Proposal - Tarchive
What?
Tarchive is a portmanteau of Tar and Archive and that describes what it is - an archive represented as a tar file. In short, it’s an archive format that has appended multiple files into a single file (tarball), which has then been self-encrypted into 3+ chunks.
Why?
Having lots of small files means lots of chunks. All files are split into a minimum of 3 chunks, so when you have a collection of many files under the 4 MB chunk size, it soon multiplies up.
The means more chunks to upload (and pay for) and more chunks to download (and route).
Tar (Tape Archive) files are an age old Unix solution to a problem of writing many files to tapes, as a contiguous stream of data.
Oddly, we find ourselves with a similar goal for writing data to the Autonomi network, to maximise the number of files we can squeeze into the smallest number of chunks.
How?
The tar format is standard. There are libraries, CLI commands, GUIs, etc. It’s a well known format.
Paraphrasing: A public archive on Autonomi is a container (stored in a chunk), which includes a list of files and their addresses. Each file is then chopped up and self-encrypted into a minimum of 3 chunks. So, an archive containing 10 x 100 KB files (1MB total), would be approximately 31 chunks (TBC) - 3x for each file and 1x for the archive itself.
Using a tarchive, the files would be placed in a tarball, which is the output from tar. The 10x 100KB files would be appended to one another, to make a single file of approximately 1MB. This tarchive could then be fed into self-encryption, resulting in 3 chunks of approximately 333KB each.

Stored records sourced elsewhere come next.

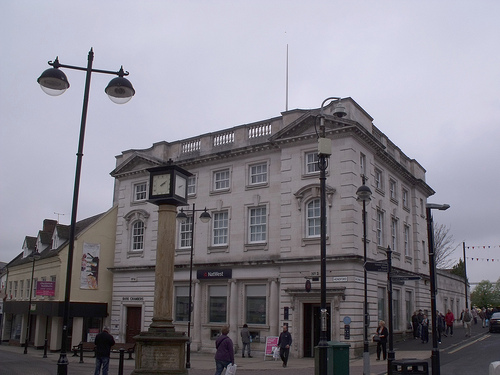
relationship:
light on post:
[37, 67, 70, 98] [56, 48, 95, 374]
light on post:
[103, 76, 136, 105] [56, 48, 95, 374]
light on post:
[176, 212, 188, 226] [184, 204, 196, 368]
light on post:
[200, 212, 212, 224] [184, 204, 196, 368]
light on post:
[331, 101, 350, 121] [313, 97, 340, 374]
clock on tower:
[147, 157, 193, 208] [129, 205, 192, 374]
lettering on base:
[144, 345, 179, 367] [131, 329, 193, 374]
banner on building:
[78, 241, 103, 289] [1, 203, 120, 356]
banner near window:
[78, 241, 103, 289] [129, 216, 146, 253]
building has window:
[106, 96, 435, 360] [129, 216, 146, 253]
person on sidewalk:
[241, 323, 254, 361] [2, 315, 498, 374]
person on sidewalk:
[278, 323, 293, 368] [2, 315, 498, 374]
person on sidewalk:
[374, 321, 389, 363] [2, 315, 498, 374]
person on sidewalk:
[462, 307, 475, 340] [2, 315, 498, 374]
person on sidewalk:
[445, 309, 456, 337] [2, 315, 498, 374]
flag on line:
[466, 246, 470, 250] [464, 243, 499, 250]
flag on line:
[472, 246, 473, 247] [464, 243, 499, 250]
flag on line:
[477, 245, 479, 246] [464, 243, 499, 250]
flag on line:
[488, 244, 489, 247] [464, 243, 499, 250]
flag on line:
[494, 244, 495, 247] [464, 243, 499, 250]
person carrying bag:
[374, 321, 389, 363] [373, 333, 383, 342]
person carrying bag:
[215, 326, 239, 374] [226, 363, 238, 375]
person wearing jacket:
[215, 326, 239, 374] [215, 334, 237, 367]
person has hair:
[215, 326, 239, 374] [221, 323, 231, 335]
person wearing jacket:
[278, 323, 293, 368] [276, 330, 293, 350]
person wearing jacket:
[94, 326, 116, 374] [93, 331, 116, 358]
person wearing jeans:
[215, 326, 239, 374] [215, 359, 236, 374]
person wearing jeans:
[94, 326, 116, 374] [94, 354, 110, 374]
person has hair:
[94, 326, 116, 374] [102, 324, 111, 332]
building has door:
[106, 96, 435, 360] [310, 305, 330, 357]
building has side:
[106, 96, 435, 360] [352, 97, 440, 360]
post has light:
[56, 48, 95, 374] [37, 67, 70, 98]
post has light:
[56, 48, 95, 374] [103, 76, 136, 105]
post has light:
[313, 97, 340, 374] [331, 101, 350, 121]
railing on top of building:
[168, 115, 282, 163] [106, 96, 435, 360]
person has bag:
[215, 326, 239, 374] [226, 363, 238, 375]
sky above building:
[1, 1, 500, 306] [106, 96, 435, 360]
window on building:
[174, 283, 192, 320] [106, 96, 435, 360]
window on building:
[208, 286, 228, 323] [106, 96, 435, 360]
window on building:
[244, 282, 267, 325] [106, 96, 435, 360]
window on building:
[378, 286, 387, 323] [106, 96, 435, 360]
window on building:
[392, 288, 401, 329] [106, 96, 435, 360]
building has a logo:
[106, 96, 435, 360] [197, 267, 234, 280]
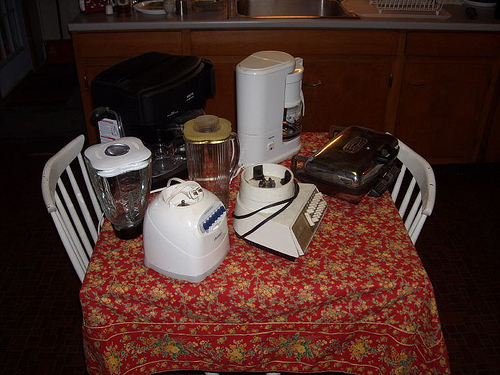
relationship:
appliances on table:
[86, 50, 404, 284] [89, 127, 430, 320]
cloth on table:
[108, 134, 417, 309] [86, 121, 430, 352]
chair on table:
[39, 126, 435, 231] [74, 119, 447, 369]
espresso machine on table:
[91, 44, 214, 183] [79, 96, 454, 368]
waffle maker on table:
[292, 118, 401, 199] [74, 119, 447, 369]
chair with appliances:
[39, 126, 435, 231] [83, 136, 153, 240]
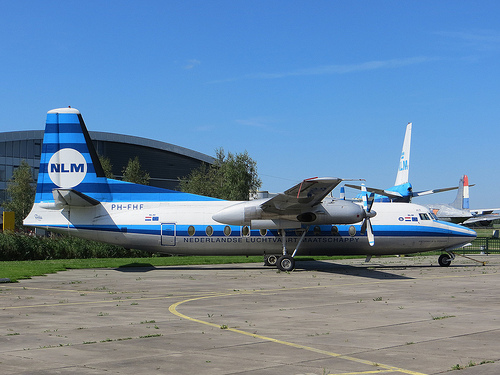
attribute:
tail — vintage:
[15, 91, 109, 208]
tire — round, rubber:
[275, 254, 297, 271]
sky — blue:
[195, 15, 472, 165]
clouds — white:
[167, 48, 461, 120]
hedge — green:
[168, 161, 272, 201]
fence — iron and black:
[421, 224, 498, 261]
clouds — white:
[207, 41, 463, 158]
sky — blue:
[1, 1, 499, 213]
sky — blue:
[5, 7, 480, 132]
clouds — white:
[181, 49, 480, 80]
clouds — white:
[184, 29, 498, 213]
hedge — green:
[197, 155, 257, 188]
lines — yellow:
[240, 330, 335, 360]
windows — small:
[418, 209, 433, 220]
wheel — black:
[437, 255, 450, 267]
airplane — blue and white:
[23, 102, 476, 282]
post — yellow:
[10, 197, 114, 292]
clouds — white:
[53, 49, 308, 131]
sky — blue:
[17, 6, 497, 74]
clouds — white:
[239, 44, 439, 84]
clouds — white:
[211, 49, 479, 90]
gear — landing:
[266, 221, 317, 255]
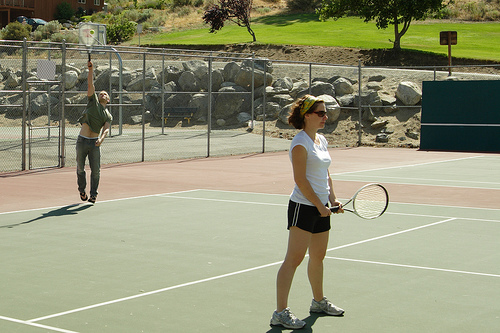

As we already have apps that can read these archives and resolve the files by name, it would be a relatively small change to reference files within the tarchive. The primary difference is that the tarchive would need to be downloaded (at least partially) in order to extract each file. This presents a different performance characteristic, but when many/all files in the archive are likely to be needed, the benefits would outweigh the negatives.
It would also mean that caching the tarchive would be desirable, as the benefit is in downloading as few chunks as possible, then re-using them to retrieve each file.
Use Cases
I would envisage apps with multiple files (e.g. css, js, assets, fonts, etc) being particularly suitable. These files would all need downloading anyway, so why not grab them all at once?
Where you lose is latency to read one file within a large archive, as the whole file would be needed.
There is likely to be less parallelism (at this time - may change in the future) in downloading a handful of large chunks, vs many small chunks. However, this may also take the strain of struggling home routers.
Edit: Would also be good for backups, to get cheapest storage for many files too. Maybe zipping would help too, but I remember reading compression was already applied during self encryption (TBC).
I thought I’d write this down for posperity and request thoughts/ideas from folks on the forum.